● Activity
Copy all records verbatim, images excluded.

Records for this task Block Start

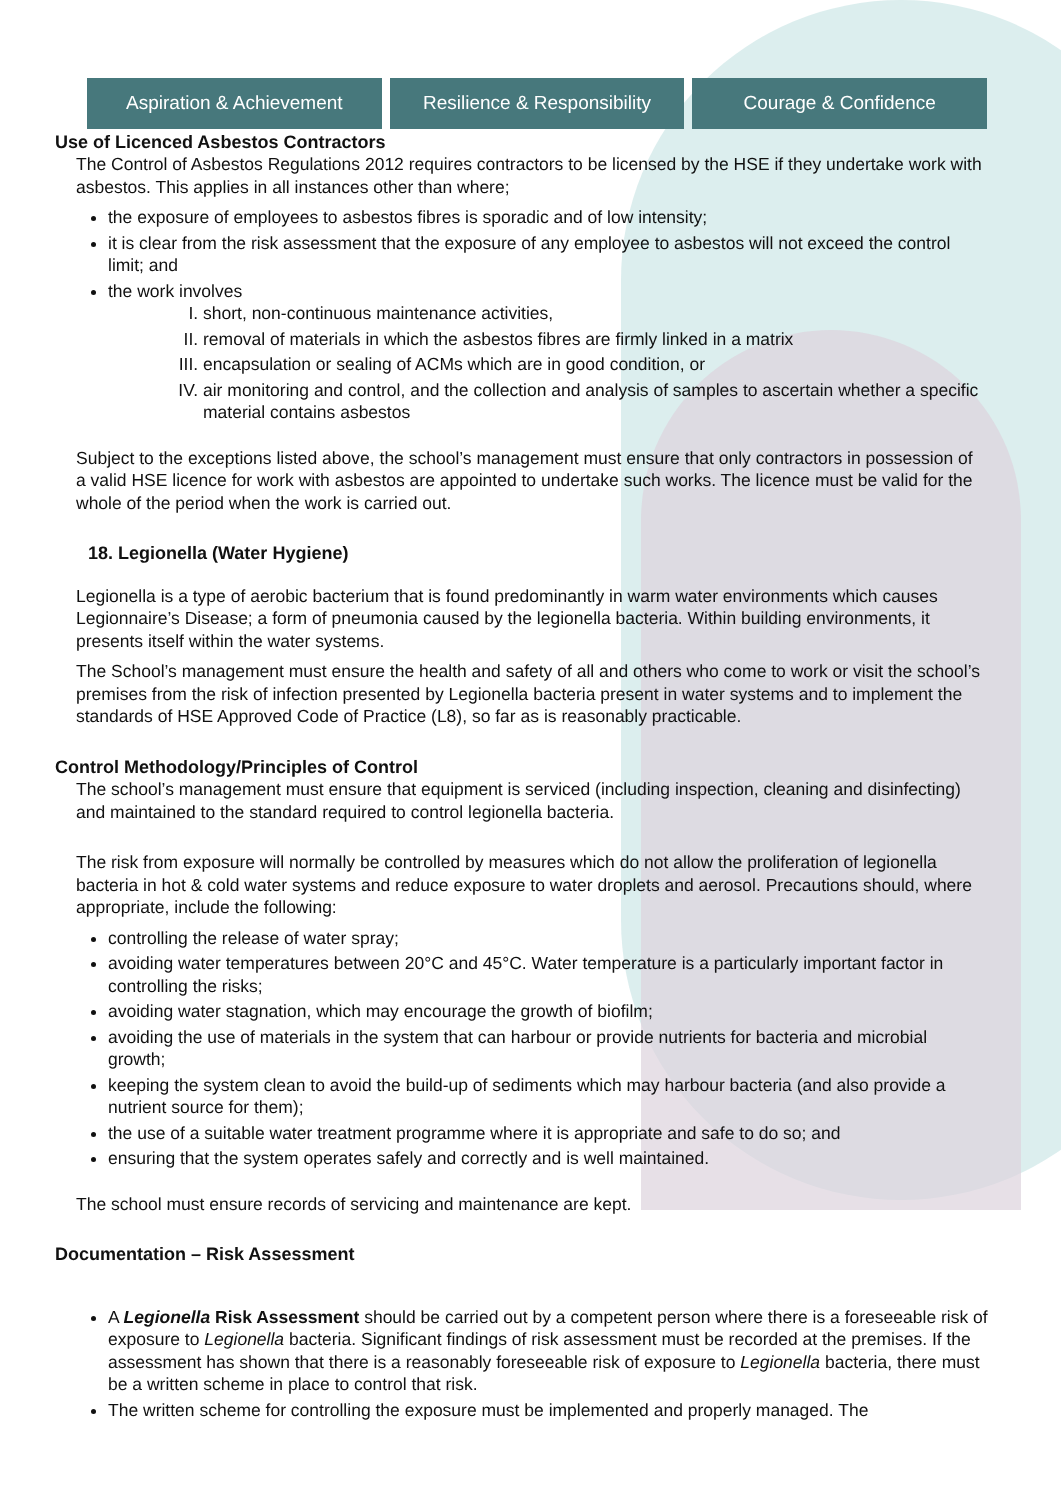Aspiration & Achievement Resilience & Responsibility Courage & Confidence
Use of Licenced Asbestos Contractors
The Control of Asbestos Regulations 2012 requires contractors to be licensed by the HSE if they undertake work with asbestos. This applies in all instances other than where;
the exposure of employees to asbestos fibres is sporadic and of low intensity;
it is clear from the risk assessment that the exposure of any employee to asbestos will not exceed the control limit; and
the work involves
I. short, non-continuous maintenance activities,
II. removal of materials in which the asbestos fibres are firmly linked in a matrix
III. encapsulation or sealing of ACMs which are in good condition, or
IV. air monitoring and control, and the collection and analysis of samples to ascertain whether a specific material contains asbestos
Subject to the exceptions listed above, the school’s management must ensure that only contractors in possession of a valid HSE licence for work with asbestos are appointed to undertake such works. The licence must be valid for the whole of the period when the work is carried out.
18. Legionella (Water Hygiene)
Legionella is a type of aerobic bacterium that is found predominantly in warm water environments which causes Legionnaire’s Disease; a form of pneumonia caused by the legionella bacteria. Within building environments, it presents itself within the water systems.
The School’s management must ensure the health and safety of all and others who come to work or visit the school’s premises from the risk of infection presented by Legionella bacteria present in water systems and to implement the standards of HSE Approved Code of Practice (L8), so far as is reasonably practicable.
Control Methodology/Principles of Control
The school’s management must ensure that equipment is serviced (including inspection, cleaning and disinfecting) and maintained to the standard required to control legionella bacteria.
The risk from exposure will normally be controlled by measures which do not allow the proliferation of legionella bacteria in hot & cold water systems and reduce exposure to water droplets and aerosol. Precautions should, where appropriate, include the following:
controlling the release of water spray;
avoiding water temperatures between 20°C and 45°C. Water temperature is a particularly important factor in controlling the risks;
avoiding water stagnation, which may encourage the growth of biofilm;
avoiding the use of materials in the system that can harbour or provide nutrients for bacteria and microbial growth;
keeping the system clean to avoid the build-up of sediments which may harbour bacteria (and also provide a nutrient source for them);
the use of a suitable water treatment programme where it is appropriate and safe to do so; and
ensuring that the system operates safely and correctly and is well maintained.
The school must ensure records of servicing and maintenance are kept.
Documentation – Risk Assessment
A Legionella Risk Assessment should be carried out by a competent person where there is a foreseeable risk of exposure to Legionella bacteria. Significant findings of risk assessment must be recorded at the premises. If the assessment has shown that there is a reasonably foreseeable risk of exposure to Legionella bacteria, there must be a written scheme in place to control that risk.
The written scheme for controlling the exposure must be implemented and properly managed. The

Records for this task Block End

● Result for this exercise
Aspiration & Achievement Resilience & Responsibility Courage & Confidence
Use of Licenced Asbestos Contractors
The Control of Asbestos Regulations 2012 requires contractors to be licensed by the HSE if they undertake work with asbestos. This applies in all instances other than where;
the exposure of employees to asbestos fibres is sporadic and of low intensity;
it is clear from the risk assessment that the exposure of any employee to asbestos will not exceed the control limit; and
the work involves
I. short, non-continuous maintenance activities,
II. removal of materials in which the asbestos fibres are firmly linked in a matrix
III. encapsulation or sealing of ACMs which are in good condition, or
IV. air monitoring and control, and the collection and analysis of samples to ascertain whether a specific material contains asbestos
Subject to the exceptions listed above, the school’s management must ensure that only contractors in possession of a valid HSE licence for work with asbestos are appointed to undertake such works. The licence must be valid for the whole of the period when the work is carried out.
18. Legionella (Water Hygiene)
Legionella is a type of aerobic bacterium that is found predominantly in warm water environments which causes Legionnaire’s Disease; a form of pneumonia caused by the legionella bacteria. Within building environments, it presents itself within the water systems.
The School’s management must ensure the health and safety of all and others who come to work or visit the school’s premises from the risk of infection presented by Legionella bacteria present in water systems and to implement the standards of HSE Approved Code of Practice (L8), so far as is reasonably practicable.
Control Methodology/Principles of Control
The school’s management must ensure that equipment is serviced (including inspection, cleaning and disinfecting) and maintained to the standard required to control legionella bacteria.
The risk from exposure will normally be controlled by measures which do not allow the proliferation of legionella bacteria in hot & cold water systems and reduce exposure to water droplets and aerosol. Precautions should, where appropriate, include the following:
controlling the release of water spray;
avoiding water temperatures between 20°C and 45°C. Water temperature is a particularly important factor in controlling the risks;
avoiding water stagnation, which may encourage the growth of biofilm;
avoiding the use of materials in the system that can harbour or provide nutrients for bacteria and microbial growth;
keeping the system clean to avoid the build-up of sediments which may harbour bacteria (and also provide a nutrient source for them);
the use of a suitable water treatment programme where it is appropriate and safe to do so; and
ensuring that the system operates safely and correctly and is well maintained.
The school must ensure records of servicing and maintenance are kept.
Documentation – Risk Assessment
A Legionella Risk Assessment should be carried out by a competent person where there is a foreseeable risk of exposure to Legionella bacteria. Significant findings of risk assessment must be recorded at the premises. If the assessment has shown that there is a reasonably foreseeable risk of exposure to Legionella bacteria, there must be a written scheme in place to control that risk.
The written scheme for controlling the exposure must be implemented and properly managed. The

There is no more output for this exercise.